If this was true, then, we should reduce the amount of water we drink until we stop peeing water.
However, when we stop making urine, we die. This is because the kidneys use the urine as a venue to remove numerous waste products, just like modern homes use water to capture and carry waste from our toilets to the sewer system.
What Makes Urine Yellow?
“A lie repeated enough times becomes a truth”. Most of us have heard that what makes urine yellow when we take supplements is the B vitamins, specifically the B2 or riboflavin. Is this true?

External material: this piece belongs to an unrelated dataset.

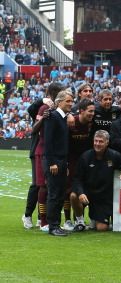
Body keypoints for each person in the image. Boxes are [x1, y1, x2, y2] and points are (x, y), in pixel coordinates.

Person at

Turns out SOMETIMES. There are two molecules that contribute to the yellow color. Riboflavin is a bright yellow-green with some florescence (generates light). When urine turns this color within a period of taking a B vitamin supplement, it does mean that the supplement was absorbed. To get to the urine, it must go through the bloodstream to the kidneys where it exits unchanged.
However, there is another yellow molecule that is paler and doesn’t glow, called urobilin. It is a complex molecule, with some features of bile, that reflect the elimination of toxins. Bile make urine yellow in a similar that it makes poop brown. People who do not make sufficient bile (certain liver and gallbladder diseases) have yellow poop, not brown, due to lack of bile-related molecules.
The two molecules can be better distinguished under the light of an UV flashlight. The riboflavin will glow a brighter yellow-green, while the urobilin will look.
So, urine can be either yellow or both.
If we take riboflavin and instead of the urine turning bright green-yellow it turns a lighter yellow, then it implies that the riboflavin was utilized rather that excreting, enabling the production and excretion of urobilin.
Furthermore, the opposite argument may also be true. If the urine is not yellow enough (other than drinking lots of water), then it can suggest a need for more supplements.
Finally, if you take supplements once a day and your urine doesn’t stay yellow, it suggests you need MORE vitamins in the 2nd half of the day (especially the water-soluble ones).